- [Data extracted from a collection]
_ _ _ _ _
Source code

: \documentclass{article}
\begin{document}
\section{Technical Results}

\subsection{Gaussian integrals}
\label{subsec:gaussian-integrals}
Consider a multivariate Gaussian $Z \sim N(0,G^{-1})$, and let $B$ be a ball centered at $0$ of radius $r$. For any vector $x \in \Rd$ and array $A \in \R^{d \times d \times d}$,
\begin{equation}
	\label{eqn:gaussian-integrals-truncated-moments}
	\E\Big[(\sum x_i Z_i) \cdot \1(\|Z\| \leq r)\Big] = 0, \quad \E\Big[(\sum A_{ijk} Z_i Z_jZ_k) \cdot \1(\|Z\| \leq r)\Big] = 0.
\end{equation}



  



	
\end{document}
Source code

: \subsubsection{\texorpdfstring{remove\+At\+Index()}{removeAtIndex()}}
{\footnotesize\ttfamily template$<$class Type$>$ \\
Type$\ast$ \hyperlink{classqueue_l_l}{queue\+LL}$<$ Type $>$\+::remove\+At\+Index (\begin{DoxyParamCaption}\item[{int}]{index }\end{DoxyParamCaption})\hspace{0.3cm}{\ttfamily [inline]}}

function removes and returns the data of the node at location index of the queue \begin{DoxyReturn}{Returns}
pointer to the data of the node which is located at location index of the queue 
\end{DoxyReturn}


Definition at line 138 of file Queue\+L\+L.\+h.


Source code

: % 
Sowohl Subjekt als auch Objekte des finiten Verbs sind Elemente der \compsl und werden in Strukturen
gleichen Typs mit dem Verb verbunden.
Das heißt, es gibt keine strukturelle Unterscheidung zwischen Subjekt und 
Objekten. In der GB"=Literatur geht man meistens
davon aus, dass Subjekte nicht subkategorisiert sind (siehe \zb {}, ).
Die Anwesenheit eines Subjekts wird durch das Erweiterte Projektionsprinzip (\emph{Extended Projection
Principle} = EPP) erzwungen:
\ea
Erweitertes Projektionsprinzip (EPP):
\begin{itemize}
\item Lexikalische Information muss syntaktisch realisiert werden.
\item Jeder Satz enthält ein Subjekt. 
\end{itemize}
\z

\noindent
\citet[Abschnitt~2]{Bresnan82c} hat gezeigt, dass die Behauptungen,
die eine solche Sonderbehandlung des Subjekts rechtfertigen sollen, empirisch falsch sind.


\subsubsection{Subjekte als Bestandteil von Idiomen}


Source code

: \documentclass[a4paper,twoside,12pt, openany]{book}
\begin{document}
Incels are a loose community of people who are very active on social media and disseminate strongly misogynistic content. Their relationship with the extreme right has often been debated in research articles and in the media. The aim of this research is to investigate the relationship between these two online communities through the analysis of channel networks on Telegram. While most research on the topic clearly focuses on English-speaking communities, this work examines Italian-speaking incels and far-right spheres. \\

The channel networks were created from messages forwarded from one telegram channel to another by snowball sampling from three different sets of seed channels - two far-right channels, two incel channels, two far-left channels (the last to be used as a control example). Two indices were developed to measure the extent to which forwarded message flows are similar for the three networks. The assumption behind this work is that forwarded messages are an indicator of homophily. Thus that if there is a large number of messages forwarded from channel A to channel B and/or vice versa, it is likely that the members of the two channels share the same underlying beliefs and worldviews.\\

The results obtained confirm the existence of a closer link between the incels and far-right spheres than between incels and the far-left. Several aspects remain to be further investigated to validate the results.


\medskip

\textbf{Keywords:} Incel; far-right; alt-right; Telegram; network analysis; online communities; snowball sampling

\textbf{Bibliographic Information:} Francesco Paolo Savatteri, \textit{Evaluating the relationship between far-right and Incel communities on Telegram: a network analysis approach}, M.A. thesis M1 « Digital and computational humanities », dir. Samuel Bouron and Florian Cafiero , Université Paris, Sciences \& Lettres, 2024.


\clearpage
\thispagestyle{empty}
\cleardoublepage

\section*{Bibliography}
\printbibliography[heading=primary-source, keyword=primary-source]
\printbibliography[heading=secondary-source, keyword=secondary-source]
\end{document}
_ _ _ _ _
Search the data for "location". Copy each line that has it.

function removes and returns the data of the node at location index of the queue \begin{DoxyReturn}{Returns}
pointer to the data of the node which is located at location index of the queue 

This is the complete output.